University of Texas Medical Branch geriatric care specialist Dr. Mukaila Raji and a team of researchers have documented for the first time that rates of long-term opiate therapy — a 90-day or more supply of opioids per year — remain high among older cancer survivors and that those rates have risen regularly since 2004.
The data, drawn from the Texas Cancer Registry-Medicare linked database, showed that patients ages 66 and older who had been diagnosed with cancer at least five years before and who’d completed all cancer treatments still had a persistently high rate of long-term, prescribed opioid use, Raji said.
The results of the study were published recently in The Journal of the American Geriatrics Society.
“The rate of extended opioid therapy for cancer patients diagnosed in 2008 was 7.1 percent before their cancer diagnosis but rose to 9.8 percent within a year of cancer treatments and to 13.3 percent five years after diagnosis,” Raji said.
The team’s research built on previous work studying patterns of opioid use in different populations, this time looking at opioids legally prescribed to cancer patients.
Opioids are an important part of pain management for breast and lung cancer patients, for pain caused by the disease, by chemotherapy and surgery, healthcare providers say. But what Raji and his team were interested in was opioid use among cancer patients with no secondary cancer five years after they received their last treatments.
“We do know that, by that time, after using them for years and years, a significant amount of opioid use is associated with bad outcomes and has zero impact on chronic pain,” he said.

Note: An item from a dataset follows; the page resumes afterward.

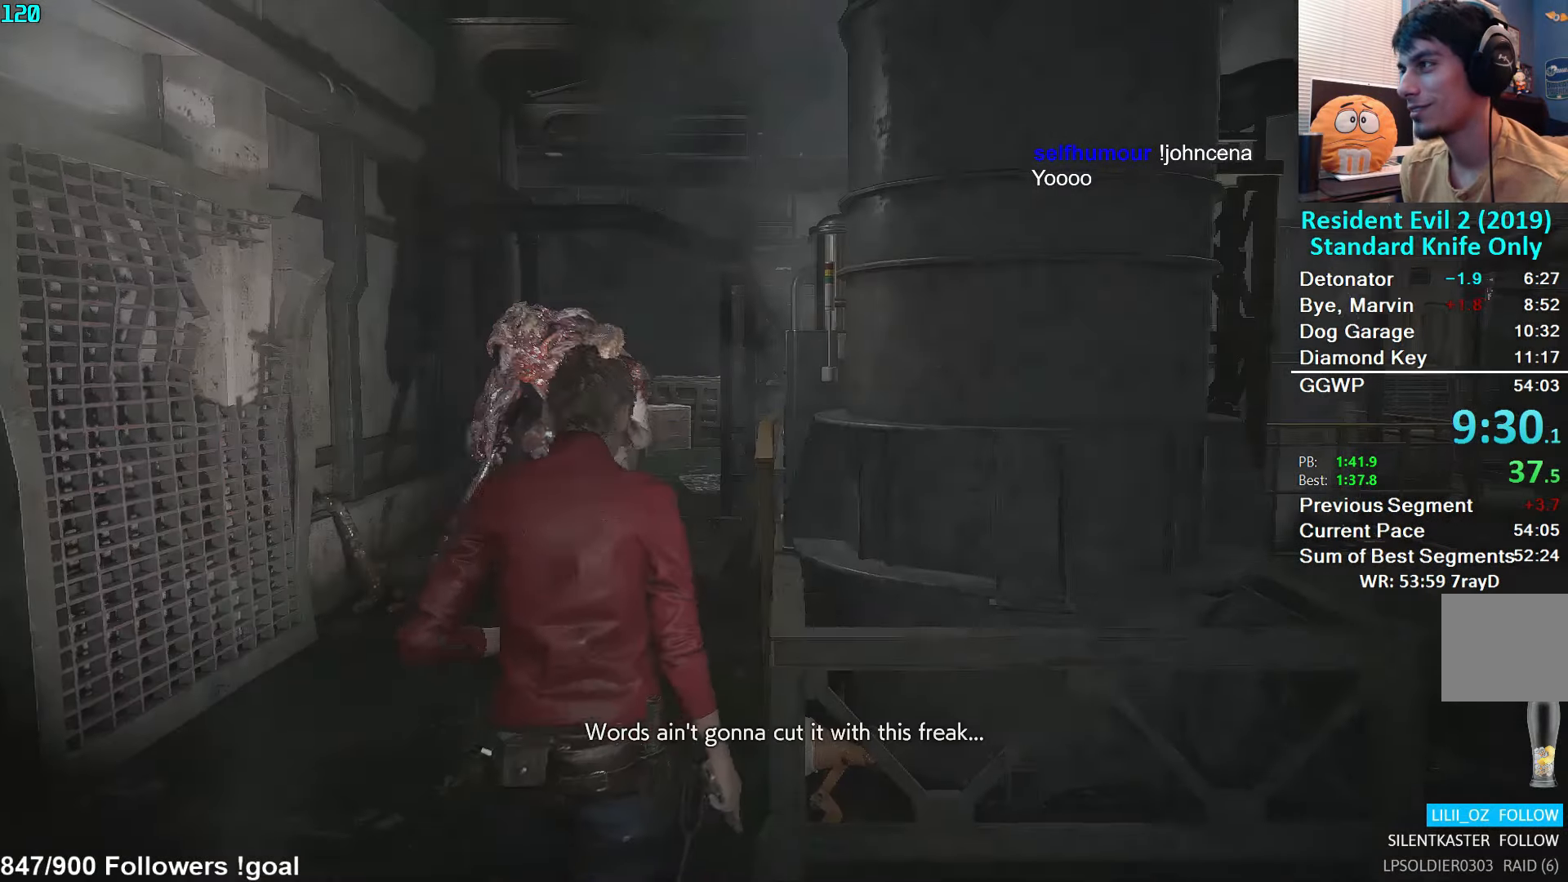
{"buttons": [], "left_stick": "up", "right_stick": "down-left", "events": [[33, "L3", "down"], [150, "L3", "up"], [283, "right_stick", "center"], [483, "right_stick", "down-left"]]}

Raji emphasized that the study made no judgments about whether opioid use was appropriate or not for particular patients. But these findings, along with others studying long-term use of opioid medications, question the efficacy of continued therapy beyond its usefulness when patients are likely to develop dependency that can be associated with premature death.
“These are men and women who survived a potentially lethal condition, cancer, and continued taking medication that could prove to be lethal to them in the long-run,” Raji said.
While the medical community acknowledges that chronic pain, often neuropathic pain, among some cancer survivors can last for months, years or a lifetime, there have been growing concerns regarding long-term opioid therapy in older cancer survivors, a population at high risk of opioid toxicities, Raji’s team concluded. They were also concerned about rising rates of opioid prescriptions in 2004-2008 compared to 1995-1998 and 1999-2003.
All of this points to the need for safer and more effective pain treatment in elderly cancer survivors and the urgent need for better nationwide knowledge of patterns and outcomes of opioid therapy in the midst of a national opioid use crisis, especially as it applies to the rapidly growing population of elderly patients, Raji said.
“For any user of pain medication, it’s important to focus on what matters, and in the geriatric population what matters is being able to maintain quality of life,” he said. “If an opioid is the only treatment that allows a patient to remain functionally independent, so be it.”